[Python-Dev] 2.4a2, and @decorators
Phillip J. Eby
pje at telecommunity.com
Tue Aug 3 17:00:41 CEST 2004
At 07:32 AM 8/3/04 -0700, Guido van Rossum wrote:
> > In practical terms, all this means is that I'll just use the hacked
> > syntax until I no longer need to support Python 2.3.
>
>I don't understand why you prefer your hack over the established way
>to do decorators pre-2.4, which is
>
> def foo(): ...
> foo = staticmethod(foo)
For the same reason that PEP 318 was written in the first place: to improve
readability.
>This works across releases (including IronPython), doesn't require any
>magic, is documented, etc.
True; and most of my existing decorator-using code works this way, and I
don't plan on rushing out to change any of it any time soon.
> Isn't that much
>better than spending effort on hacks based on sys.settrace (which are
>surely going to produce bafflement from users who aren't familiar with
>that implementation hack)?
Well, up until recently, I thought the [] syntax was still a shoo-in and
that the settrace hack was just going to be a way to write
backwards-compatible code.
In the meantime, I've implemented a predicate-dispatch generic function
system using the settrace hack for PyProtocols 1.0, and don't want to have
to put off using it until 2.4. (FWIW, I still support 2.2.2, so "until
2.4" means maybe 1-2 years for me.) It looks like this:
[when("isinstance(x,Foo) and y>23")]
def do_something(x,y):
# code for when x is a Foo and y>23
[when("isinstance(x,Bar) and y<99")]
def do_something(x,y):
# code for when x is a Bar and y<99
Rendered without any decorator syntax, it would have to be something like:
def do_something_x_Foo_y_gt_23(x,y):
# code for when x is a Foo and y>23
do_something.add("isinstance(x,Foo) and y>23", do_something_x_Foo_y_gt_23)
def do_something_x_Bar_y_lt_99(x,y):
# code for when x is a Bar and y>99
do_something.add("isinstance(x,Bar) and y>23", do_something_x_Bar_y_lt_99)
...which is a significant loss in readability.

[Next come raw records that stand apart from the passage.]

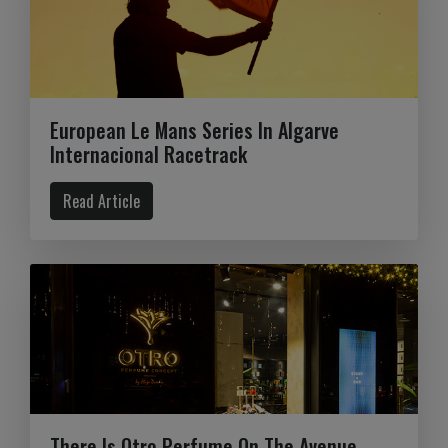
European Le Mans Series In Algarve
Internacional Racetrack
Read Article
There Is Otro Perfume On The Avenue.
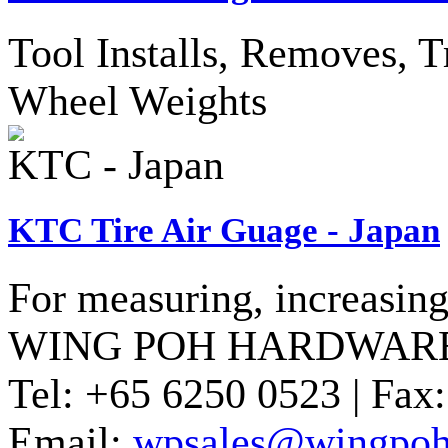
Tool Installs, Removes, T
Wheel Weights
KTC - Japan
KTC Tire Air Guage - Japan
For measuring, increasing 
WING POH HARDWARE
Tel:
+65 6250 0523 |
Fax:
Email:
wpsales@wingpoh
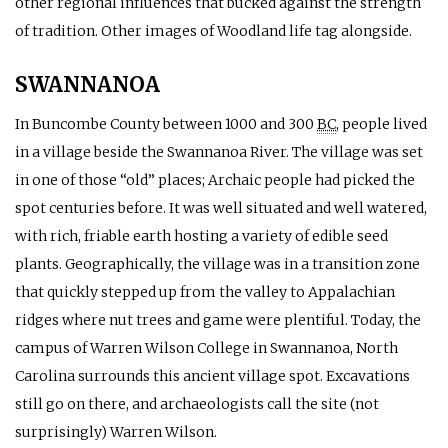
other regional influences that bucked against the strength
of tradition. Other images of Woodland life tag alongside.
SWANNANOA
In Buncombe County between 1000 and 300
BC
, people lived
in a village beside the Swannanoa River. The village was set
in one of those “old” places; Archaic people had picked the
spot centuries before. It was well situated and well watered,
with rich, friable earth hosting a variety of edible seed
plants. Geographically, the village was in a transition zone
that quickly stepped up from the valley to Appalachian
ridges where nut trees and game were plentiful. Today, the
campus of Warren Wilson College in Swannanoa, North
Carolina surrounds this ancient village spot. Excavations
still go on there, and archaeologists call the site (not
surprisingly) Warren Wilson.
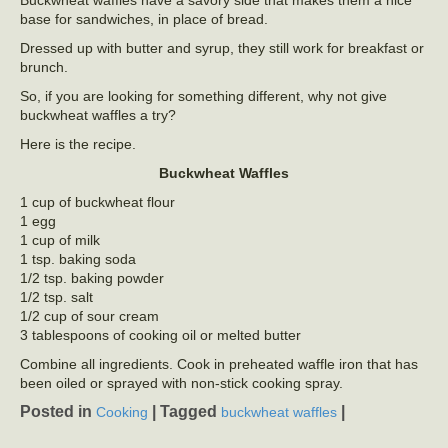
base for sandwiches, in place of bread.
Dressed up with butter and syrup, they still work for breakfast or
brunch.
So, if you are looking for something different, why not give
buckwheat waffles a try?
Here is the recipe.
Buckwheat Waffles
1 cup of buckwheat flour
1 egg
1 cup of milk
1 tsp. baking soda
1/2 tsp. baking powder
1/2 tsp. salt
1/2 cup of sour cream
3 tablespoons of cooking oil or melted butter
Combine all ingredients. Cook in preheated waffle iron that has
been oiled or sprayed with non-stick cooking spray.
Posted in
|
Tagged
|
Cooking
buckwheat waffles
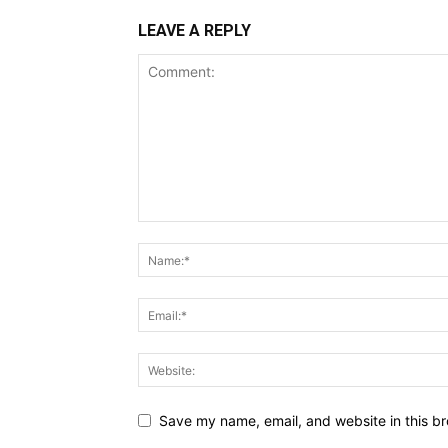
LEAVE A REPLY
Save my name, email, and website in this br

Now, it's true that this will just become '@when("whatever")' in 2.4, and
I'm *fine* with that, just disappointed that the syntax won't be forward
compatible.
Indeed, what I'd rather focus on is making sure that the *semantics* will
be forward compatible. Which I think they will be. What I'll probably do
is make 'when()' and other decorators return a callable that deactivates
the trace hack as a side effect of performing the decoration. That way,
[when()] and @when() can coexist in a code base during the migration period.